There are those who suggest a solution to something correlated this "problem":

http://www.google.com/url?sa=t&rct=j&q=&esrc=s&source=web&cd=1&ved=0CCwQFjAA&url=http%3A%2F%2Fpricetheory.uchicago.edu%2Flevitt%2FPapers%2FDonohueLevittTheImpactOfLegalized2001.pdf&ei=fCxJT4avGc_AtgfU_qjwAg&usg=AFQjCNEfFX4oPJiBZ7qeCfphscTehyyNQQ
 
franklin lincoln said:
There are those who suggest a solution to this problem:

http://www.google.com/url?sa=t&rct=j&q=&esrc=s&source=web&cd=1&ved=0CCwQFjAA&url=http%3A%2F%2Fpricetheory.uchicago.edu%2Flevitt%2FPapers%2FDonohueLevittTheImpactOfLegalized2001.pdf&ei=fCxJT4avGc_AtgfU_qjwAg&usg=AFQjCNEfFX4oPJiBZ7qeCfphscTehyyNQQ

I think that's largely been debunked.
 
Without having read the article, I wonder if it's not conflating unmarried parenthood with single parenthood. One doesn't necessarily imply the other. I can think of at least four couples on my relatively short FB friends list who had at least their first child unmarried, two of whom are now married and the other two of whom are still together.

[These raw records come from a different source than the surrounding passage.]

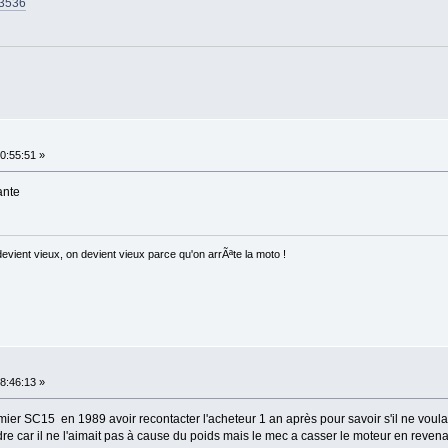
83536
0:55:51 »
ante
ent vieux, on devient vieux parce qu'on arrÃªte la moto !
8:46:13 »
ier SC15 en 1989 avoir recontacter l'acheteur 1 an après pour savoir s'il ne voula
ndre car il ne l'aimait pas à cause du poids mais le mec a casser le moteur en revena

That, then, is a matter of the changing approach to marriage among the generation being discussed here.
 
**** Whitman said:
franklin lincoln said:
There are those who suggest a solution to this problem:

http://www.google.com/url?sa=t&rct=j&q=&esrc=s&source=web&cd=1&ved=0CCwQFjAA&url=http%3A%2F%2Fpricetheory.uchicago.edu%2Flevitt%2FPapers%2FDonohueLevittTheImpactOfLegalized2001.pdf&ei=fCxJT4avGc_AtgfU_qjwAg&usg=AFQjCNEfFX4oPJiBZ7qeCfphscTehyyNQQ

I think that's largely been debunked.
I was posting this with derision. It still has its influence, which I don't like.
 
RCP has everything on earth from NR linked on their home page, but not this. Alas.